Наконец, командир батальона выбрался из палатки пушкарей и принялся распоряжаться, после чего ополченцы буквально вгрызлись в землю, выкапывая траншеи. Батальону приказано занять оборону по фронту до двух вёрст, ещё столько же по левому флангу. Лопат, слава богу, в обозе хватало обычных, штыковых и совковых, да пушкари несколько ломов выдали. Они-то с утра позиции обустроили, сейчас отдыхали, да маскировочную сеть над пушкарскими ямами раскидывали. А прибывшее пополнение принялось за работу, как говорили командиры-магаданцы, копать от этого камня до обеда. В данном случае получилось немного иначе, от обеда до того камня. Так, что бойцам из Зубатовского уезда пришлось попотеть, лишь к полуночи командиры отпустили солдат отдыхать. Сами же собрались в палатке комбата, вместе с пушкарями, на последнее совещание перед боем.
— Значит, так, — докладывал капитан пушкарей, принявший командование сводным батальоном, как самый опытный. — По данным разведки, противник находится в пяти верстах от нас к северу, вдоль просёлочной дороги Лыково-Осиновка. Двигаясь вдоль дороги, завтра противник выйдет на наши позиции, на самый угол, чуть левее фронта. Разведчики уверяют, что скотты движутся силами до пяти полков, будем считать, до семи полков. Наша задача отпугнуть скоттов левее, на запад. Вот здесь, перед нашими позициями проходит удобная лощина, сворачивая как раз в нужном направлении. Как только передовые отряды врага выйдут в лощину, откроем беспокоящий огонь. Понятно?
— Разрешите? — Поручик Браун выступил вперёд, ожидая разрешения командира. После его кивка продолжил. — До указанной лощины почти верста, даже лучшие стрелки не попадут. Мы лишь обозначим свои позиции для врага. Может, лучше подпустить его поближе?

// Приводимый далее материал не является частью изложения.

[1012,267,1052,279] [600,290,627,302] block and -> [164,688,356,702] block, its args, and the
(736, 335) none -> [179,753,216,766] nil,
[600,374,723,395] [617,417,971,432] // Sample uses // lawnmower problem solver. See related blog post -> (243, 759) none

— А потом силами одного батальона неопытных ополченцев уничтожить пять полков? — Капитан улыбнулся. — Наша задача, повторяю, отпугнуть врага, направить его по лощине на запад. Потому будем активно стрелять со всех позиций, даже мы пару раз пушками ударим, с недолётом, конечно. Пусть противник думает, что ему противостоит полк или два. Для этого одна рота выдвинется за правый фланг, и, если противник свернёт на восток, активно проявит себя стрельбой. Нам нужно, повторяю, заставить скоттов свернуть на запад. Оборонять эти позиции никто не собирается, потому и обозначим себя издалека. А, чтобы наша показушная стрельба произвела впечатление, мои люди под шумок пару скоттов застрелят.
— На таком расстоянии? — Не сдержали удивления два молодых прапорщика.

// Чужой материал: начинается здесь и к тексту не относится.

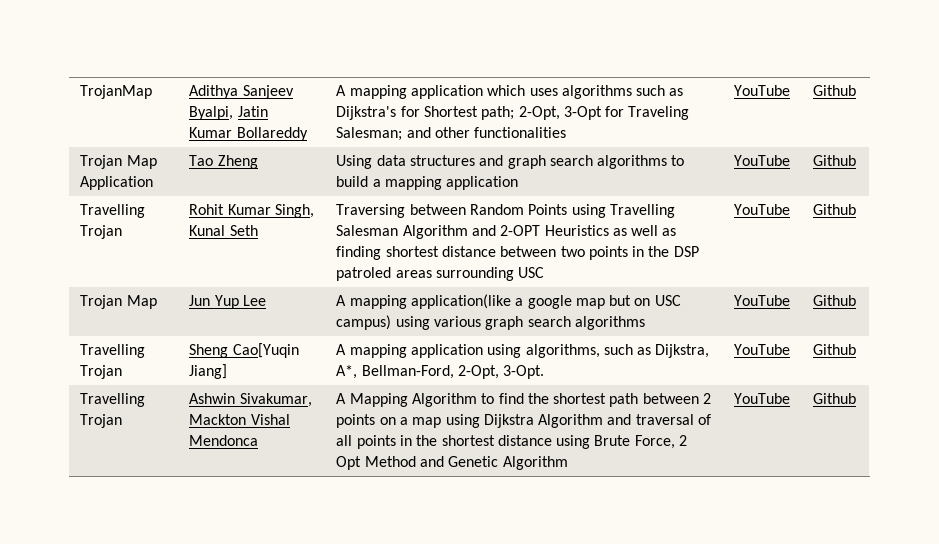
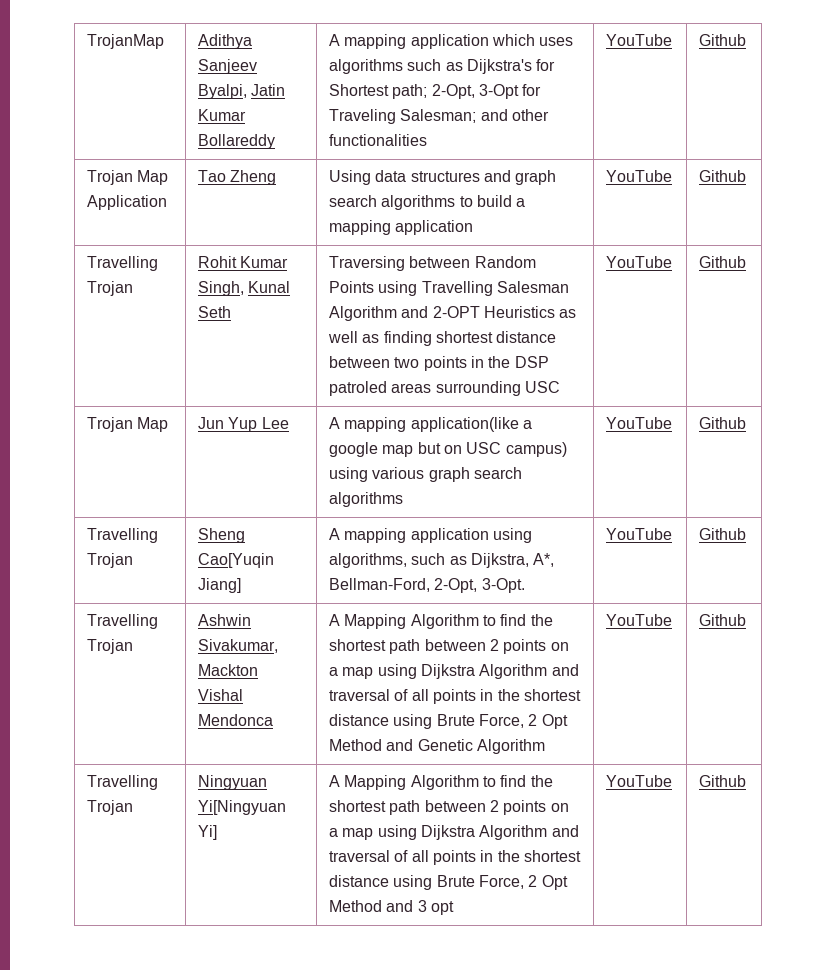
(857, 398) none -> [87,775,159,790] [87,800,134,815] [198,775,268,790] [198,800,287,815] [198,825,218,840] [329,775,553,790] [329,800,569,815] [329,825,579,840] [329,850,581,865] [329,875,568,890] [329,900,455,915] [606,775,673,787] [699,775,747,787] // Travelling Trojan | Ningyuan Yi[Ningyuan Yi] | A Mapping Algorithm to find the shortest path between 2 points on a map using Dijkstra Algorithm and traversal of all points in the shortest distance using Brute Force, 2 Opt Method and 3 opt | YouTube | Github

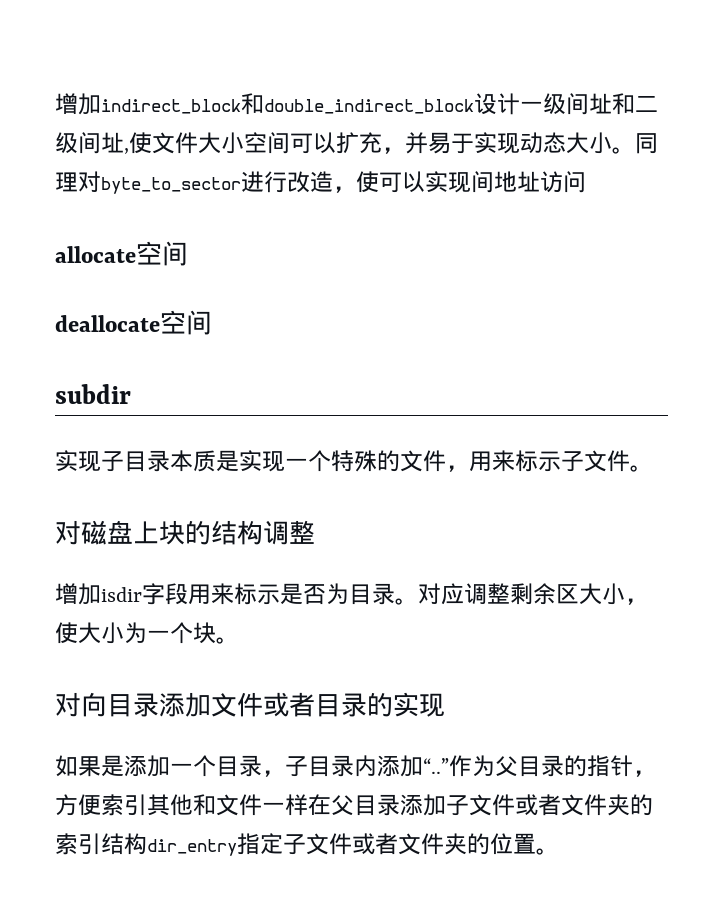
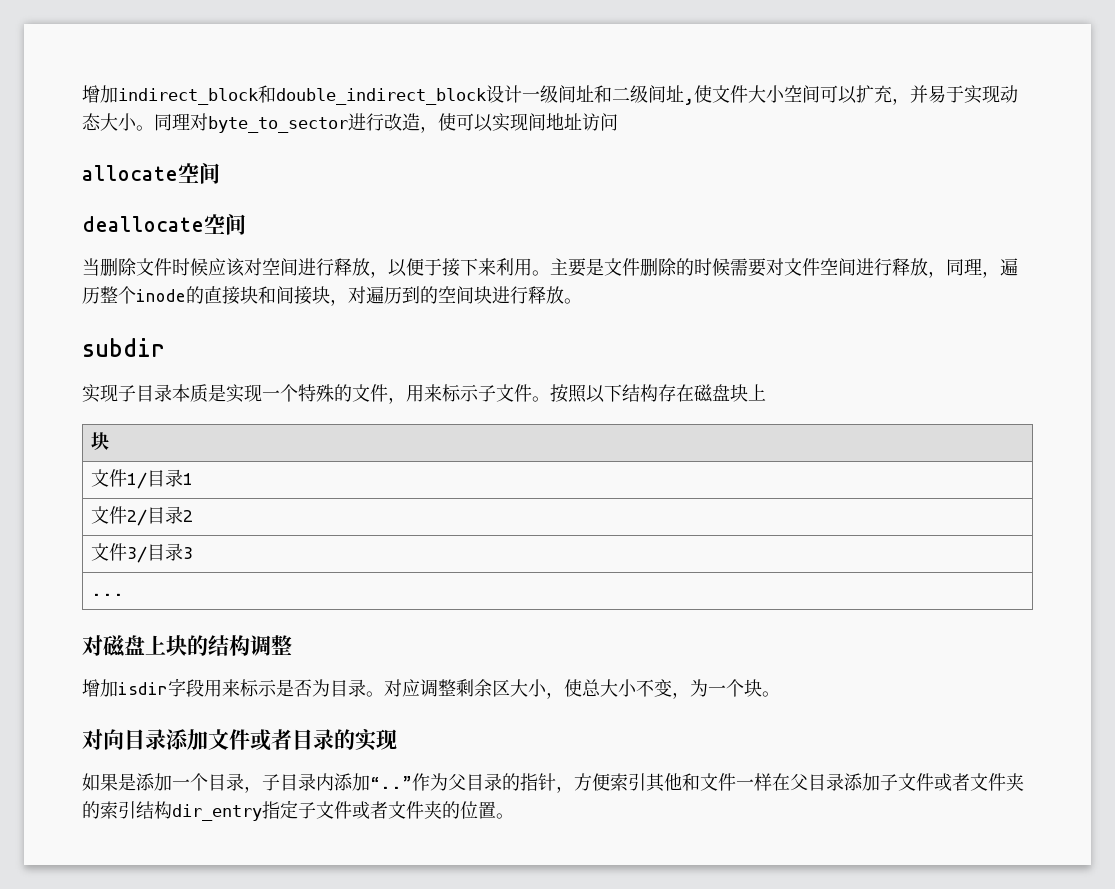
(212, 322) none -> [82,258,1018,278] [82,286,582,306] // 当删除文件时候应该对空间进行释放，以便于接下来利用。主要是文件删除的时候需要对文件空间进行释放，同理，遍历整个inode的直接块和间接块，对遍历到的空间块进行释放。
(653, 468) none -> [550,384,766,403] [91,432,110,450] [91,469,194,489] [91,506,194,526] [91,543,194,563] [91,593,125,596] 按照以下结构存在磁盘块上 // 块 // 文件1/目录1 // 文件2/目录2 // 文件3/目录3 // ...
[78,622,124,644] 大小 -> [582,679,690,699] 总大小不变，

— Да, слушайте дальше. Если противник продолжит наступление на наши позиции, будем действовать следующим образом….
Передовые отряды скоттов вышли к лощине, едва рассвело, только ополченцы и пушкари успели позавтракать и занять свои позиции. Два конных разъезда скоттов спустились в лощину, за ними последовал отряд пехоты в полсотни солдат. Оба комбата с наблюдательного поста внимательно смотрели в подзорные трубы, рядом ждали вестовые и горнисты, напряжённо всматриваясь вдаль. Первым появление скоттов из лощины заметил, как ни странно, радист, случайно поднявший взгляд от рации. Он и буркнул, — Идут.
— Стоять, — резким голосом остановил капитан-пушкарь суету на наблюдательном пункте. Он выждал, пока весь передовой отряд противника покажется из лощины, пройдёт полсотни метров, после чего дал отмашку горнистам и вестовым.